Gruesome hangings fascinate females

Public hangings drew big crowds in the eighteenth century, as seen in this sketch of the hangings of Samuel Lount and Peter Mathews in Toronto, 1838, for their roles in the Upper Canada Rebellion of 1837. J.Ross Robertson, Landmarks of Toronto. Toronto:1894, p. 236.

 

Law and order 1822-1967

Women as well as men flocked to watch public hangings in the nineteenth and early twentieth centuries. That much is clear from photos and drawings of crowds of spectators, although the men seem to somewhat outnumber the women. None appeared more fascinated by the gruesome sight of death than the eager women who pressed in close for a detailed look at the death features of a pair of men hanged in Cayuga, Ontario. The women were admonished by the Brantford Expositor, in this item republished in the Toronto Leader, May 26, 1855.

Stand back there boys, and give the ladies a chance to see. Where and by whom, think you, was this gallant, this considerate request made? Was it at a Charitable Show Bazaar or Floral Exhibition? Not a bit of it. T’was when Blowes and King, from the scaffold in the grove at Cayuga, dropped from time into eternity. When the murderer’s cap that covered the Blowes’ face was torn from crown to chin, exhibiting in all its horrible distortion the countenance of a strangled human being.

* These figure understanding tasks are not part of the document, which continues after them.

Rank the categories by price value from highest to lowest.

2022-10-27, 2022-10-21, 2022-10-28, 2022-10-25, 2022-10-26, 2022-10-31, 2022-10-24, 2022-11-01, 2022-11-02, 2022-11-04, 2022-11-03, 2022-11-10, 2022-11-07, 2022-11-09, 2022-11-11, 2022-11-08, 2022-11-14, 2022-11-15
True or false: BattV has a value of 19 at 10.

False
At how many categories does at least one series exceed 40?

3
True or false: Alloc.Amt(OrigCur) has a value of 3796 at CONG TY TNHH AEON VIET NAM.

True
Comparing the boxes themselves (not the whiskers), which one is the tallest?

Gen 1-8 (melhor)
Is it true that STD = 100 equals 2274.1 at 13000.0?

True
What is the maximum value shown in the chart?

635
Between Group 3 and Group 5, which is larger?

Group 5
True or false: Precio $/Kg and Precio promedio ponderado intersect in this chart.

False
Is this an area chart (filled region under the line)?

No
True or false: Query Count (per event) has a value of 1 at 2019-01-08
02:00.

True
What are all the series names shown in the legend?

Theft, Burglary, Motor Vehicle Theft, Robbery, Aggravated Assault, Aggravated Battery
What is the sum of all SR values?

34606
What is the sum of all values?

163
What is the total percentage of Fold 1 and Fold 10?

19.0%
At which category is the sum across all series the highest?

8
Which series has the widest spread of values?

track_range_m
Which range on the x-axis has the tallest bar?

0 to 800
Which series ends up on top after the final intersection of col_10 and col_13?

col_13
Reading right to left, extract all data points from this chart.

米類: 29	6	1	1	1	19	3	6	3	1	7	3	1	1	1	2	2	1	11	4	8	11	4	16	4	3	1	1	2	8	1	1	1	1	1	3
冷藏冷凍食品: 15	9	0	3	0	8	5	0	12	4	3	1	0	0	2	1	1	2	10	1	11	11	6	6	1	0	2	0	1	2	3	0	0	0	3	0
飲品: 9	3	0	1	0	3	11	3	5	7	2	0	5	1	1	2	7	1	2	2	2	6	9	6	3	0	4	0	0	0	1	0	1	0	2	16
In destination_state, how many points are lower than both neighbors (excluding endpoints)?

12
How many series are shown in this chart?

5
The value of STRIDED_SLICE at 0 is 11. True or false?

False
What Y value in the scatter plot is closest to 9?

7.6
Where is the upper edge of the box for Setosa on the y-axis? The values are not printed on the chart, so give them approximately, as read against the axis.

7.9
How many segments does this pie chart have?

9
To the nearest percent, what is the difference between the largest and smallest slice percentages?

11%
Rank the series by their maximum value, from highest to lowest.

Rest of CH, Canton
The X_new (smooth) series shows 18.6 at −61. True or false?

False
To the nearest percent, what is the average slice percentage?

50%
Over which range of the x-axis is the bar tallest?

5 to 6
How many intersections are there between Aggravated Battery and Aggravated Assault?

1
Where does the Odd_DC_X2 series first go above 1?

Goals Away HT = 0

“Stand back and give the ladies a chance to see,” shouted a constable from the scaffold, and he waved his stick, his badge of office, to render more expressive the words. “Make way for the ladies.”

The crowd divided and the ladies, with eager eyes and hasty steps, approached the dead men. The hangman, black and ugly, steeled in heart and damnable as his vocation is, shuddered at the spectacle and drew himself away in loathing.

The ladies looked upon the bodies of the murderers, gazed upon the big veins well nigh bursting with blood, the tense muscles of the face, the protruding eyes staring in all their horror out beyond the lids. The ladies feasted on the loathsome sight, and departed gratified. The ladies will speak of what they saw at Cayuga for many a day to come, and think nothing in their conduct unwomanly, bad, unfeeling or degrading.

Had we many of such mothers, daughters, sisters, we had many Kings and Blowes. Shame upon them. Thanks be to God, in Haldimand [county] there are few like them, though the few must make the many blush with shame. They have cast a stigma on the very name of woman; and every woman of feeling, tenderness, delicacy and refinement, cannot but mourn over their sisters’ insensibility and shamelessness.

By all means advocate the policy of capital punishment. The Cayuga exhibition illustrates its wisdom, and establishes its effect.